Kiwi food waste habits laid bare in survey

17:00, May 29 2014
RUBBISH JOB: Lorrayne Mines sifts through Wellingtonians’ discarded food at the Southern Landfill. 

The dirty secrets of Wellington households are being revealed as part of a region-wide survey on food waste.

Rubbish bags from 300 homes were torn open and analysed at the Southern Landfill, between Brooklyn and Owhiro Bay, this week to determine how much food the region threw away.

A dozen staunch workers pushed aside smelly nappies, dirty underpants and other unsavoury trash to get to binned food.

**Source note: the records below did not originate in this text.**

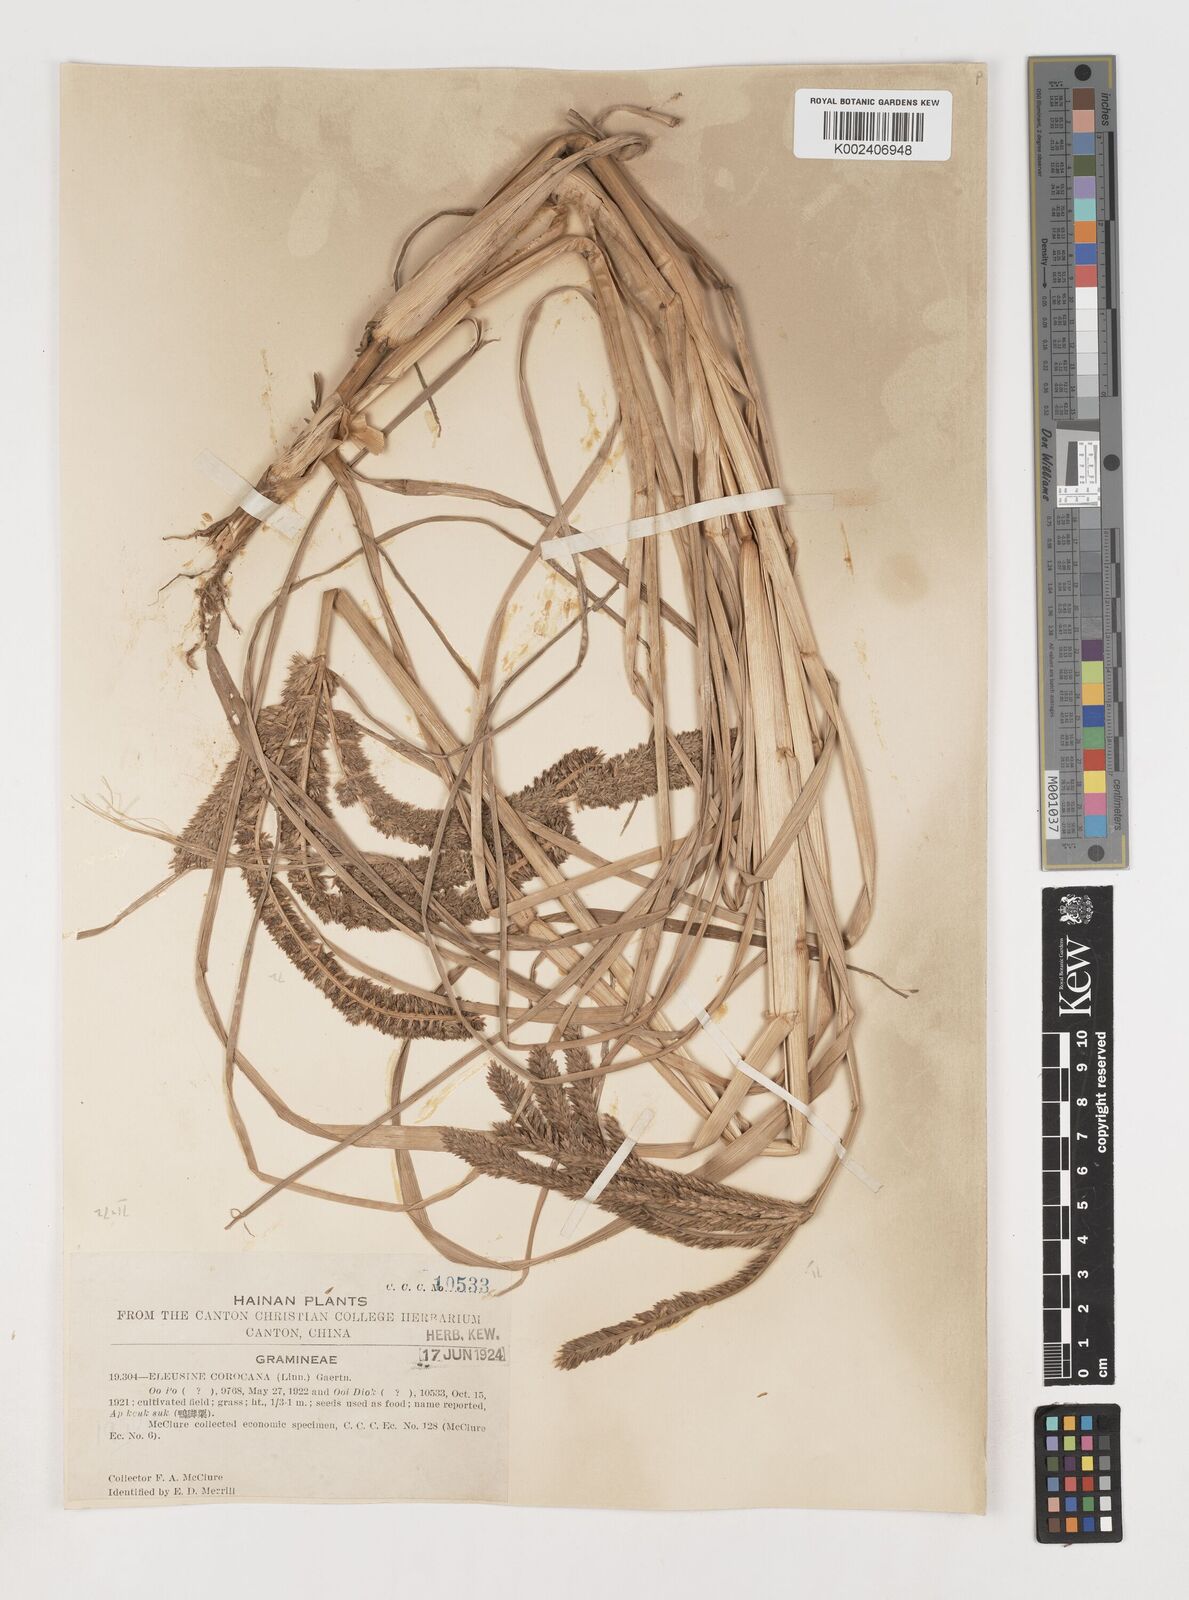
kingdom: Plantae
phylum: Tracheophyta
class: Liliopsida
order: Poales
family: Poaceae
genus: Eleusine
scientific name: Eleusine coracana
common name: Finger millet
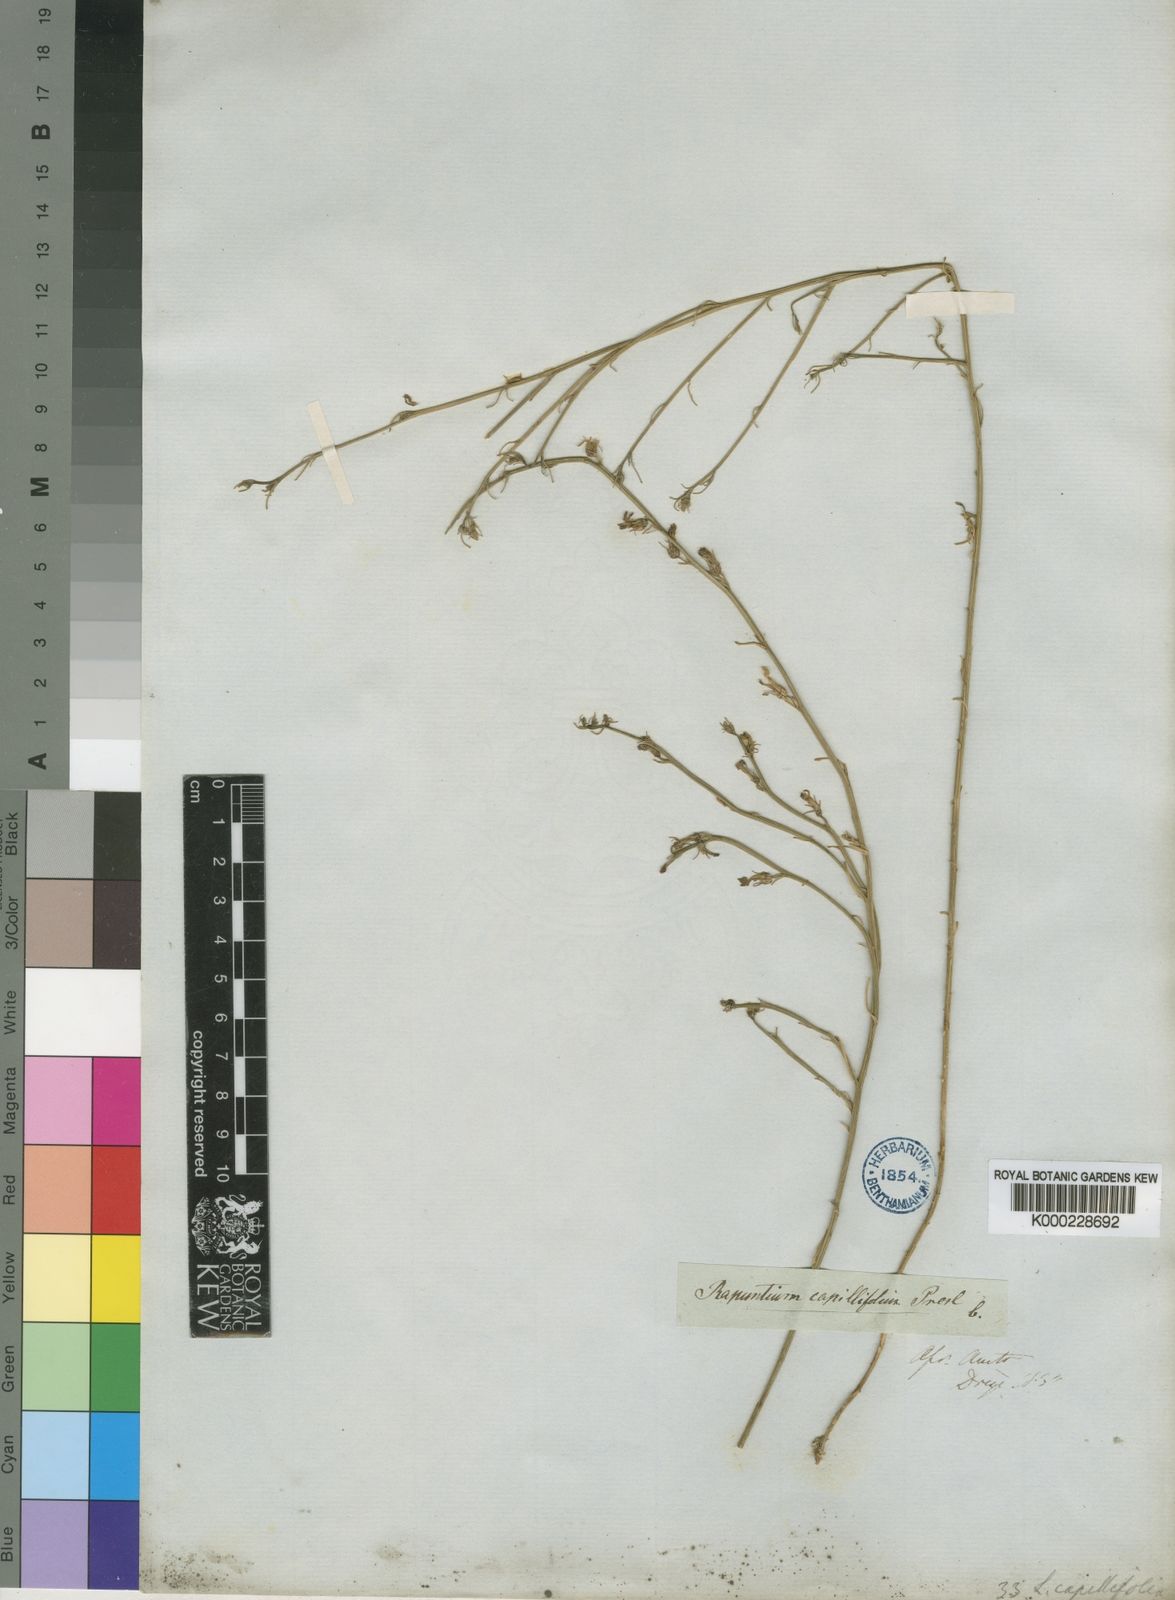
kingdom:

Each home's waste was sorted into food types, then weighed and recorded on a spreadsheet. Feijoas, mandarin peelings, half-eaten chicken thighs and bread were common items.

Much of the binned food was perfectly good, but might have passed its "best by" date, said Meagan Miller, Wellington City Council's waste minimisation officer.

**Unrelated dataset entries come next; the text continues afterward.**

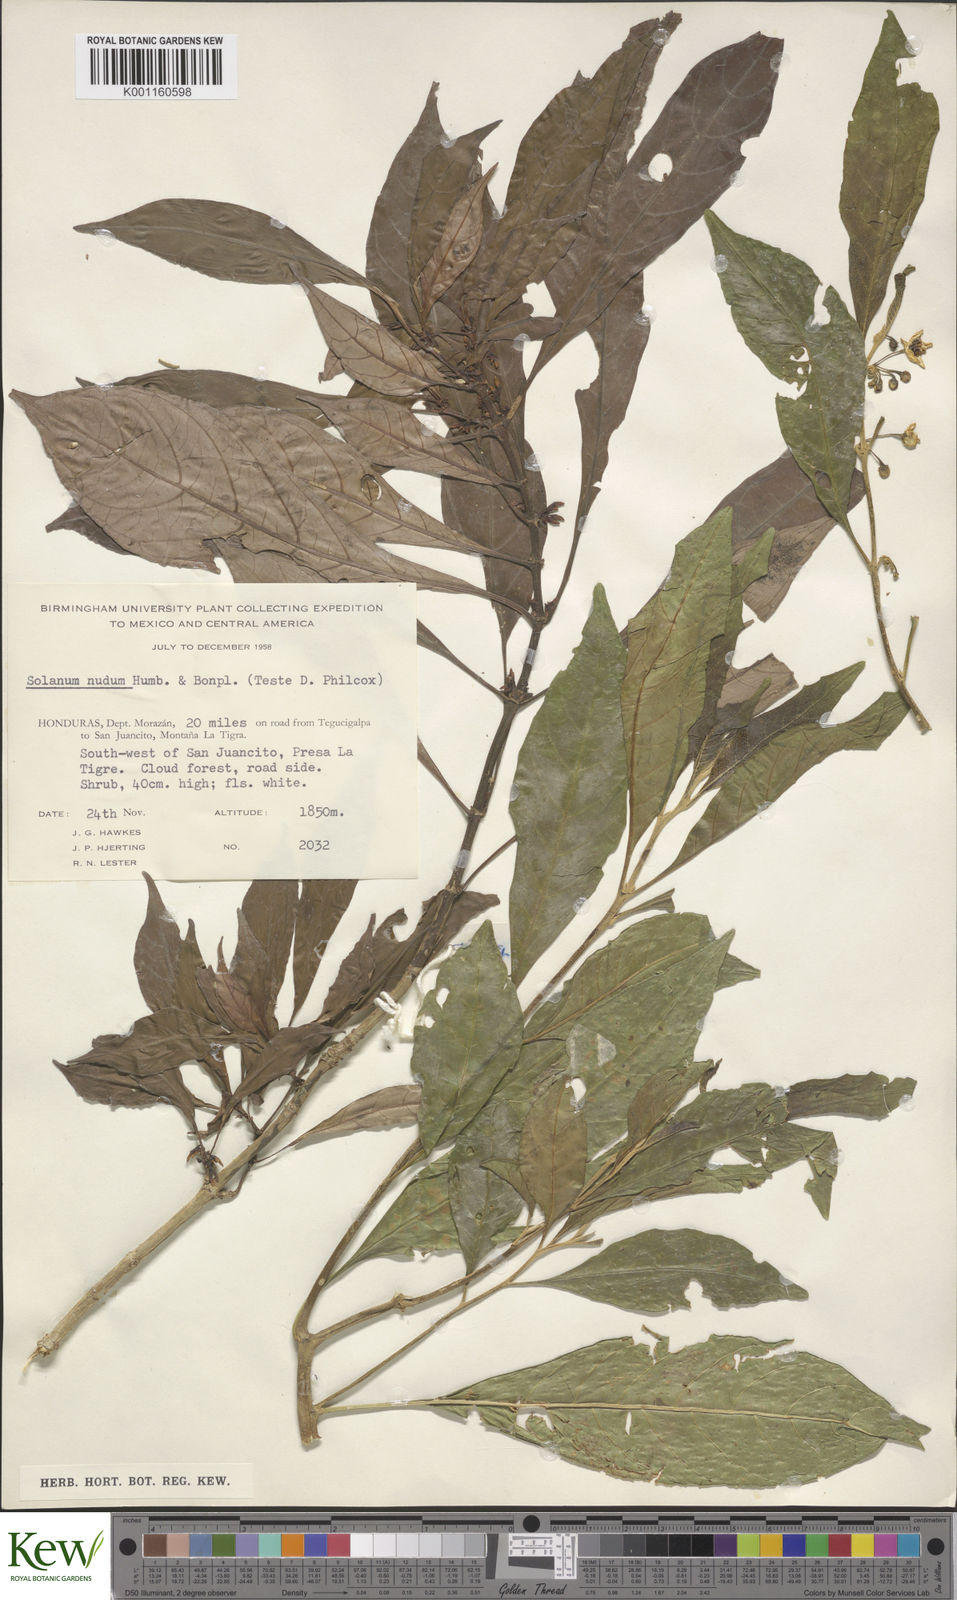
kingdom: Plantae
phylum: Tracheophyta
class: Magnoliopsida
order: Solanales
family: Solanaceae
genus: Solanum
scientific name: Solanum nudum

"Once upon a time people smelled things, now people just look at a date and panic. You've got a lot of hungry people in the world, you've got to question why we're throwing so much away."


Binning groceries was not only a waste of food, but also the water used on crops, and fuel for transport, she said.

She would use the findings to calculate how much money an average Wellington household wasted by binning food. In a similar British study from 2007, the average household threw away four kilograms of edible food each week, wasting $1377 a year.

The surveyed households were chosen to reflect Wellington's economic makeup. An education campaign is now being devised by greater Wellington's nine councils to combat food waste, likely to include tips about cooking leftovers and storing food correctly.

Writing a shopping list was the best way to avoid buying unnecessary groceries, Miller said. "It's so simple but so effective."

No information yet existed on New Zealanders' food waste habits, and Wellington's survey was being watched with interest by councils nationwide, said project co-ordinator Roderick Boys, of Upper Hutt City Council.